Please reproduce the entries that follow without a single difference.

==*==

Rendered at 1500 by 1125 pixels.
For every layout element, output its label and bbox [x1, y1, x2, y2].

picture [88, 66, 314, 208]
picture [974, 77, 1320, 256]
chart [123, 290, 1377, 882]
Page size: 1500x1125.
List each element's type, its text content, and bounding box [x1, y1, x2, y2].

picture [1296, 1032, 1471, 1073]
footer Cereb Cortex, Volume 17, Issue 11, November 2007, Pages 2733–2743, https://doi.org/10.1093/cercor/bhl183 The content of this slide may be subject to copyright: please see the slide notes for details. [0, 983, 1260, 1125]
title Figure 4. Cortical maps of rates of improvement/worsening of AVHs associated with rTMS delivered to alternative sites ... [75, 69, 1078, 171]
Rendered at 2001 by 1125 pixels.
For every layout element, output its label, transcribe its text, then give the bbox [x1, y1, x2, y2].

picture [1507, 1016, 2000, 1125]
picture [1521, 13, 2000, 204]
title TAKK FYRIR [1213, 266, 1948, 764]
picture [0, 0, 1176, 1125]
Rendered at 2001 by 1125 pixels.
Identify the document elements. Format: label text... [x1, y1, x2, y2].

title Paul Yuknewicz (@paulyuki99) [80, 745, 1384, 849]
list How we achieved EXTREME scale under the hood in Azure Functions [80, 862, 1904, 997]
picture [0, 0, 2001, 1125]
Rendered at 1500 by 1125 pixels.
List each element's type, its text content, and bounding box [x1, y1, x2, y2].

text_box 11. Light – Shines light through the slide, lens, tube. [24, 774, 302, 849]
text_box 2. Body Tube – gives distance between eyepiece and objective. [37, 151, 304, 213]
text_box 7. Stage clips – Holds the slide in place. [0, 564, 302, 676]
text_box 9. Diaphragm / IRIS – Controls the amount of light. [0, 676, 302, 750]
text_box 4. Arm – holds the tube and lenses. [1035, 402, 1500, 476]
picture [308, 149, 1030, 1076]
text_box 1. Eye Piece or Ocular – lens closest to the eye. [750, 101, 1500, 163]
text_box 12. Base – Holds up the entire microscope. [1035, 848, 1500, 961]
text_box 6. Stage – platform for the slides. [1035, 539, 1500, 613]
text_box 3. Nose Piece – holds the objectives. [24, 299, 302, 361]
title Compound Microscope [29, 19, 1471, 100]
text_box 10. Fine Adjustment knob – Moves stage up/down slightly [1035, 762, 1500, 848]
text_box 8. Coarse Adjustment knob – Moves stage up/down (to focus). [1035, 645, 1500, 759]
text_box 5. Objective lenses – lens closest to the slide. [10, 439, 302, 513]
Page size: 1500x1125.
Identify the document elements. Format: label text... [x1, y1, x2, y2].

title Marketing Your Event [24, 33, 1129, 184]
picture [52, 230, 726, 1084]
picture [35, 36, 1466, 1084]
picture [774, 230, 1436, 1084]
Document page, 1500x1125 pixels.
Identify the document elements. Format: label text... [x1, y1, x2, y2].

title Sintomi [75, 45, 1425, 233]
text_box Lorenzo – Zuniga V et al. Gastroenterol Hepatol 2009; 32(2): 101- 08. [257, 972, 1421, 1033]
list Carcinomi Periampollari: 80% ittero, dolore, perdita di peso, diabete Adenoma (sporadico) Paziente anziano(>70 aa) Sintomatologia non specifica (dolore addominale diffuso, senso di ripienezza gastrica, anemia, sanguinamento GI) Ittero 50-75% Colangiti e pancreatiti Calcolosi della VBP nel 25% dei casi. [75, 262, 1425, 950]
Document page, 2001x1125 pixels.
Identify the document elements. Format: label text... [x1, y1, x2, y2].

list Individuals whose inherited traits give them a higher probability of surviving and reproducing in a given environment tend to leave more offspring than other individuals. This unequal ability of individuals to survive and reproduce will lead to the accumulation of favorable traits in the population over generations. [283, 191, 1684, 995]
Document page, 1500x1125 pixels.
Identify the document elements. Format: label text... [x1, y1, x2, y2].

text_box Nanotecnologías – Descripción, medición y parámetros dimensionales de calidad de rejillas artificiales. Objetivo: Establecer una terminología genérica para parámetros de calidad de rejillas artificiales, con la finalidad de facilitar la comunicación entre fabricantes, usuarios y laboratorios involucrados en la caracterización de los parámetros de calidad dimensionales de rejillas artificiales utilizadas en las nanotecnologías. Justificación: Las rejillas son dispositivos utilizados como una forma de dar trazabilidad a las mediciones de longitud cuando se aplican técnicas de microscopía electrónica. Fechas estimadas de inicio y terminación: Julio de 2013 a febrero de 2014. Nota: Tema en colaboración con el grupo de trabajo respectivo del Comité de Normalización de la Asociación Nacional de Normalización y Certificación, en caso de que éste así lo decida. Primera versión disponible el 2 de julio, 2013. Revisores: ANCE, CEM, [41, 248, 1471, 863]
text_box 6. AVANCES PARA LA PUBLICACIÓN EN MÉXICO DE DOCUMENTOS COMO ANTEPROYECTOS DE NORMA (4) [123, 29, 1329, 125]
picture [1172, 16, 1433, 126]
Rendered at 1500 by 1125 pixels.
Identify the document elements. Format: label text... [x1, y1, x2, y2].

==*==

◆ ANSWER SECTION
Rendered at 1500 by 1125 pixels.
For every layout element, output its label and bbox [x1, y1, x2, y2].

picture [88, 66, 314, 208]
picture [974, 77, 1320, 256]
chart [123, 290, 1377, 882]
Page size: 1500x1125.
List each element's type, its text content, and bounding box [x1, y1, x2, y2].

picture [1296, 1032, 1471, 1073]
footer Cereb Cortex, Volume 17, Issue 11, November 2007, Pages 2733–2743, https://doi.org/10.1093/cercor/bhl183 The content of this slide may be subject to copyright: please see the slide notes for details. [0, 983, 1260, 1125]
title Figure 4. Cortical maps of rates of improvement/worsening of AVHs associated with rTMS delivered to alternative sites ... [75, 69, 1078, 171]
Rendered at 2001 by 1125 pixels.
For every layout element, output its label, transcribe its text, then give the bbox [x1, y1, x2, y2].

picture [1507, 1016, 2000, 1125]
picture [1521, 13, 2000, 204]
title TAKK FYRIR [1213, 266, 1948, 764]
picture [0, 0, 1176, 1125]
Rendered at 2001 by 1125 pixels.
Identify the document elements. Format: label text... [x1, y1, x2, y2].

title Paul Yuknewicz (@paulyuki99) [80, 745, 1384, 849]
list How we achieved EXTREME scale under the hood in Azure Functions [80, 862, 1904, 997]
picture [0, 0, 2001, 1125]
Rendered at 1500 by 1125 pixels.
List each element's type, its text content, and bounding box [x1, y1, x2, y2].

text_box 11. Light – Shines light through the slide, lens, tube. [24, 774, 302, 849]
text_box 2. Body Tube – gives distance between eyepiece and objective. [37, 151, 304, 213]
text_box 7. Stage clips – Holds the slide in place. [0, 564, 302, 676]
text_box 9. Diaphragm / IRIS – Controls the amount of light. [0, 676, 302, 750]
text_box 4. Arm – holds the tube and lenses. [1035, 402, 1500, 476]
picture [308, 149, 1030, 1076]
text_box 1. Eye Piece or Ocular – lens closest to the eye. [750, 101, 1500, 163]
text_box 12. Base – Holds up the entire microscope. [1035, 848, 1500, 961]
text_box 6. Stage – platform for the slides. [1035, 539, 1500, 613]
text_box 3. Nose Piece – holds the objectives. [24, 299, 302, 361]
title Compound Microscope [29, 19, 1471, 100]
text_box 10. Fine Adjustment knob – Moves stage up/down slightly [1035, 762, 1500, 848]
text_box 8. Coarse Adjustment knob – Moves stage up/down (to focus). [1035, 645, 1500, 759]
text_box 5. Objective lenses – lens closest to the slide. [10, 439, 302, 513]
Page size: 1500x1125.
Identify the document elements. Format: label text... [x1, y1, x2, y2].

title Marketing Your Event [24, 33, 1129, 184]
picture [52, 230, 726, 1084]
picture [35, 36, 1466, 1084]
picture [774, 230, 1436, 1084]
Document page, 1500x1125 pixels.
Identify the document elements. Format: label text... [x1, y1, x2, y2].

title Sintomi [75, 45, 1425, 233]
text_box Lorenzo – Zuniga V et al. Gastroenterol Hepatol 2009; 32(2): 101- 08. [257, 972, 1421, 1033]
list Carcinomi Periampollari: 80% ittero, dolore, perdita di peso, diabete Adenoma (sporadico) Paziente anziano(>70 aa) Sintomatologia non specifica (dolore addominale diffuso, senso di ripienezza gastrica, anemia, sanguinamento GI) Ittero 50-75% Colangiti e pancreatiti Calcolosi della VBP nel 25% dei casi. [75, 262, 1425, 950]
Document page, 2001x1125 pixels.
Identify the document elements. Format: label text... [x1, y1, x2, y2].

list Individuals whose inherited traits give them a higher probability of surviving and reproducing in a given environment tend to leave more offspring than other individuals. This unequal ability of individuals to survive and reproduce will lead to the accumulation of favorable traits in the population over generations. [283, 191, 1684, 995]
Document page, 1500x1125 pixels.
Identify the document elements. Format: label text... [x1, y1, x2, y2].

text_box Nanotecnologías – Descripción, medición y parámetros dimensionales de calidad de rejillas artificiales. Objetivo: Establecer una terminología genérica para parámetros de calidad de rejillas artificiales, con la finalidad de facilitar la comunicación entre fabricantes, usuarios y laboratorios involucrados en la caracterización de los parámetros de calidad dimensionales de rejillas artificiales utilizadas en las nanotecnologías. Justificación: Las rejillas son dispositivos utilizados como una forma de dar trazabilidad a las mediciones de longitud cuando se aplican técnicas de microscopía electrónica. Fechas estimadas de inicio y terminación: Julio de 2013 a febrero de 2014. Nota: Tema en colaboración con el grupo de trabajo respectivo del Comité de Normalización de la Asociación Nacional de Normalización y Certificación, en caso de que éste así lo decida. Primera versión disponible el 2 de julio, 2013. Revisores: ANCE, CEM, [41, 248, 1471, 863]
text_box 6. AVANCES PARA LA PUBLICACIÓN EN MÉXICO DE DOCUMENTOS COMO ANTEPROYECTOS DE NORMA (4) [123, 29, 1329, 125]
picture [1172, 16, 1433, 126]
Rendered at 1500 by 1125 pixels.
Identify the document elements. Format: label text... [x1, y1, x2, y2].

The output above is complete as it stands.